Adequacy Regulation Exemption

International data of transfers to some countries and territories are restricted by the UK GDPR in order to protect individuals from losing the rights afforded by UK and EU data protection laws. However, if you are transferring data to countries or territories covered by UK ‘adequacy regulations’ (Approved Territory) you may make what would otherwise be a restricted transfer. At the time of writing this article, such Approved Territories are:

  • EEA
  • Gibraltar
  • Territories which, in the eyes of the European Commission, provide adequate data protection laws and procedures (i.e., covered by the EC’s adequacy decisions as at 31 December 2020) which are:
    • Andorra, Argentina, Faroe Islands, Guernsey, Isle of Man, Israel, Jersey, New Zealand, Switzerland and Uruguay.
    • Japan, however, this is limited to data transfers to private sector organisations.
    • Canada, however, this is limited to data that is subject to Canada’s Personal Information Protection and Electronic Documents Act.

Any transfer to an Unapproved Territory is currently not covered by the adequacy regulations exemption and will therefore require appropriate safeguards, which can take the form of:

  • a legally binding instrument which creates enforceable rights and remedies for the individual whose data is being transferred (essentially between public bodies or bodies containing “appropriate safeguards”);
  • binding corporate rules (intended for use between group entities); or
  • Standard Contractual Clauses (see below).

What are SCCs?

Standard Contractual Clauses contain contractual obligations on both the importer and exporter of personal data, as well as containing rights for the individuals whose data is being transferred. These rights are directly enforceable against the data importer and exporter.

It is therefore imperative that you incorporate these clauses into any agreement to transfer data to countries that are not subject to an adequacy decision. If you do not do this and no other appropriate safeguards are in place, you will be in breach of the UK GDPR and could be fined up to a maximum £17.5 million or 4% of your global annual turnover, whichever is the higher figure.

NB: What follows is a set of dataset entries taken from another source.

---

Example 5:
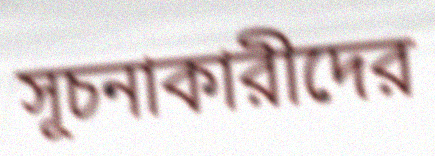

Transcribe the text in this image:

সূচনাকারীদের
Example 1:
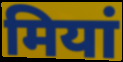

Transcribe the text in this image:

मियां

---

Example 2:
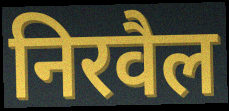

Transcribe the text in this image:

निरवैल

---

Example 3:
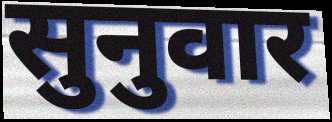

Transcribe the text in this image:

सुनुवार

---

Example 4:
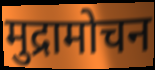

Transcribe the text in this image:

मुद्रामोचन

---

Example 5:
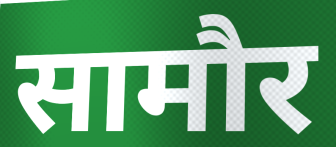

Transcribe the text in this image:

सामौर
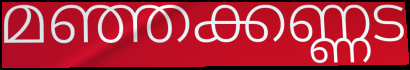
മഞ്ഞക്കണ്ണട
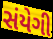
સંયેગી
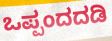
ಒಪ್ಪಂದದಡಿ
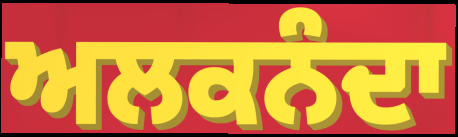
ਅਲਕਨੰਦਾ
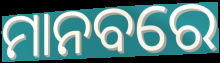
ମାନବରେ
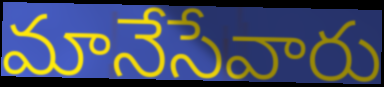
మానేసేవారు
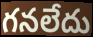
గనలేదు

How are the SCCs changing and how does it impact your business?

As of 21 March 2022, any business or other organisation wishing to transfer personal data from the UK to a Unapproved Territory will be able to use the IDTA or the Addendum in order to make a restricted transfer. The IDTA and Addendum have been introduced in response to the decision in Data Protection Commissioner -v- Facebook Ireland Limited, Maximillian Schrems (Schrems II), which requires data controllers to evaluate the level of protection afforded by the laws and practices of the Unapproved Territory to which data is being transferred, and whether they reduce the protections contained in the SCCs.

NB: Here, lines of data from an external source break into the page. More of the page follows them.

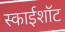
स्काईशॉट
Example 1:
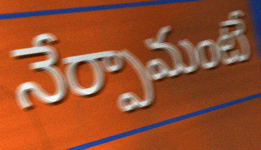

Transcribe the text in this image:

నేర్పామంటే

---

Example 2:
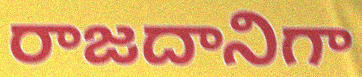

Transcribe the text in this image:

రాజదానిగా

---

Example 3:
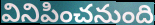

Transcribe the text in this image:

వినిపించనుంది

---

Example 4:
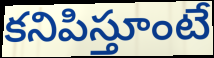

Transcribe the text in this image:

కనిపిస్తూంటే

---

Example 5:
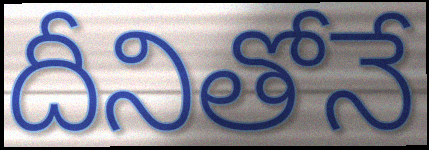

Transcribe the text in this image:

దీనితోనే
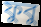
ফুবু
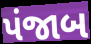
પંજાબ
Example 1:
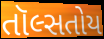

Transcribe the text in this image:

તૉલ્સતોય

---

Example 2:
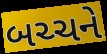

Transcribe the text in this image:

બચ્ચને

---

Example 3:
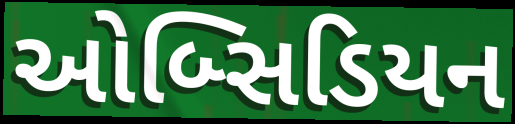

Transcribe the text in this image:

ઓબ્સિડિયન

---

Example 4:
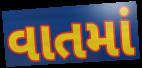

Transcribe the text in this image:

વાતમાં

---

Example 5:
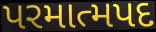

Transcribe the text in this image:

પરમાત્મપદ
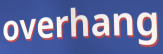
overhang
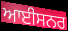
ਆਈਸਨਰ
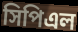
সিপিএল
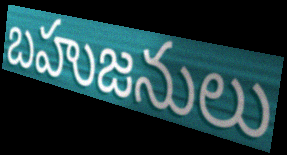
బహుజనులు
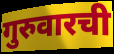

The IDTA and addendum take this decision into account by placing ongoing obligations on the exporter to carry out Transfer Impact Assessments (TIAs) on the third country to which data is being transferred. Therefore, you must keep up to date with the laws and policies of the country you are transferring data to, ensuring that they do not negatively affect the rights contained under the IDTA or Addendum. You must also carefully document your TIA, so you are able to demonstrate your compliance with the Schrems II decision.

The change in requirements will not be enforced retrospectively in the first instance. If you have existing data transfer agreements in place, these can remain as drafted (providing they incorporate the original SCCs) until 21 March 2024. After this date, all data transfers from the UK or UK and EU must use either the IDTA or the Addendum as appropriate. However, for good practice, you may choose to voluntarily move to the new regime after 21 March 2022 to minimise risk of inadvertently becoming non-compliant in due course.

For all new contracts, the following shall apply:

  • For contracts concluded between 21 March 2022 and 21 September 2022, you may use either the old SCCs, or the IDTA or Addendum (as appropriate).
  • For contracts concluded after 21 September 2022, you must use the IDTA or Addendum.